» Exercise description
Write out every line of the listing below with no changes to any character.

Collected data
Start
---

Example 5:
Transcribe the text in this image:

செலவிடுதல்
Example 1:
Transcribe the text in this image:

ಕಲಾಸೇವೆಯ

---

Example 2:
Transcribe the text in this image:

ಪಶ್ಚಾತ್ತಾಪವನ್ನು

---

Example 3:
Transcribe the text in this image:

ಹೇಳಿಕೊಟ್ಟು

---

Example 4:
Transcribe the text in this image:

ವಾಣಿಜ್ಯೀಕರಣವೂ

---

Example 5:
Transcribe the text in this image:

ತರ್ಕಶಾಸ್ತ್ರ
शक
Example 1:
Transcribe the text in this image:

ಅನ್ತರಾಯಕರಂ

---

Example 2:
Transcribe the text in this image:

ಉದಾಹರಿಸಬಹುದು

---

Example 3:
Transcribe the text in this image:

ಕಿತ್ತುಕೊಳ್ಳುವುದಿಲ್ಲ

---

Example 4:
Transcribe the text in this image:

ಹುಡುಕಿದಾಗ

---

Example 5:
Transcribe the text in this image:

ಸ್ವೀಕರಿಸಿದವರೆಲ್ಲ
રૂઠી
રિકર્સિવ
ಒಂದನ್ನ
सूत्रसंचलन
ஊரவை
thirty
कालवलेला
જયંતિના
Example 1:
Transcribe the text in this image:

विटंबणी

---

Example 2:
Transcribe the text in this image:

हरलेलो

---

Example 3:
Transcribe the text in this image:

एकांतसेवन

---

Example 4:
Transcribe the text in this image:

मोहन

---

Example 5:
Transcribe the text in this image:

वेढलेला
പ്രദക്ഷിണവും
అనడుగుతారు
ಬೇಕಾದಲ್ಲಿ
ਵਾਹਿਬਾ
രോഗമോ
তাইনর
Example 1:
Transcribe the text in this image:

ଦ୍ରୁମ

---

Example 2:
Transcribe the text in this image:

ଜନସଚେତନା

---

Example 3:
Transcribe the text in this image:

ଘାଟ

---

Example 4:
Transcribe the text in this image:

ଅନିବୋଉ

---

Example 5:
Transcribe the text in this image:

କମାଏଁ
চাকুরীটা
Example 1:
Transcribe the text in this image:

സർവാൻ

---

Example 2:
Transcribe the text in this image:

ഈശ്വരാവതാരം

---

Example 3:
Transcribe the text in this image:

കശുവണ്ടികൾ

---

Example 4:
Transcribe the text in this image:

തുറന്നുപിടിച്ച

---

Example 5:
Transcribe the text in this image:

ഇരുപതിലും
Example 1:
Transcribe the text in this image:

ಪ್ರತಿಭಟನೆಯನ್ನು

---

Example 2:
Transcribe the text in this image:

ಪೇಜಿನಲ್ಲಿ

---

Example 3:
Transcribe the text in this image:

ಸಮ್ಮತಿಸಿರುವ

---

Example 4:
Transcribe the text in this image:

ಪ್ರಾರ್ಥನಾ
End
» Exercise result
---

Example 5:
Transcribe the text in this image:

செலவிடுதல்
Example 1:
Transcribe the text in this image:

ಕಲಾಸೇವೆಯ

---

Example 2:
Transcribe the text in this image:

ಪಶ್ಚಾತ್ತಾಪವನ್ನು

---

Example 3:
Transcribe the text in this image:

ಹೇಳಿಕೊಟ್ಟು

---

Example 4:
Transcribe the text in this image:

ವಾಣಿಜ್ಯೀಕರಣವೂ

---

Example 5:
Transcribe the text in this image:

ತರ್ಕಶಾಸ್ತ್ರ
शक
Example 1:
Transcribe the text in this image:

ಅನ್ತರಾಯಕರಂ

---

Example 2:
Transcribe the text in this image:

ಉದಾಹರಿಸಬಹುದು

---

Example 3:
Transcribe the text in this image:

ಕಿತ್ತುಕೊಳ್ಳುವುದಿಲ್ಲ

---

Example 4:
Transcribe the text in this image:

ಹುಡುಕಿದಾಗ

---

Example 5:
Transcribe the text in this image:

ಸ್ವೀಕರಿಸಿದವರೆಲ್ಲ
રૂઠી
રિકર્સિવ
ಒಂದನ್ನ
सूत्रसंचलन
ஊரவை
thirty
कालवलेला
જયંતિના
Example 1:
Transcribe the text in this image:

विटंबणी

---

Example 2:
Transcribe the text in this image:

हरलेलो

---

Example 3:
Transcribe the text in this image:

एकांतसेवन

---

Example 4:
Transcribe the text in this image:

मोहन

---

Example 5:
Transcribe the text in this image:

वेढलेला
പ്രദക്ഷിണവും
అనడుగుతారు
ಬೇಕಾದಲ್ಲಿ
ਵਾਹਿਬਾ
രോഗമോ
তাইনর
Example 1:
Transcribe the text in this image:

ଦ୍ରୁମ

---

Example 2:
Transcribe the text in this image:

ଜନସଚେତନା

---

Example 3:
Transcribe the text in this image:

ଘାଟ

---

Example 4:
Transcribe the text in this image:

ଅନିବୋଉ

---

Example 5:
Transcribe the text in this image:

କମାଏଁ
চাকুরীটা
Example 1:
Transcribe the text in this image:

സർവാൻ

---

Example 2:
Transcribe the text in this image:

ഈശ്വരാവതാരം

---

Example 3:
Transcribe the text in this image:

കശുവണ്ടികൾ

---

Example 4:
Transcribe the text in this image:

തുറന്നുപിടിച്ച

---

Example 5:
Transcribe the text in this image:

ഇരുപതിലും
Example 1:
Transcribe the text in this image:

ಪ್ರತಿಭಟನೆಯನ್ನು

---

Example 2:
Transcribe the text in this image:

ಪೇಜಿನಲ್ಲಿ

---

Example 3:
Transcribe the text in this image:

ಸಮ್ಮತಿಸಿರುವ

---

Example 4:
Transcribe the text in this image:

ಪ್ರಾರ್ಥನಾ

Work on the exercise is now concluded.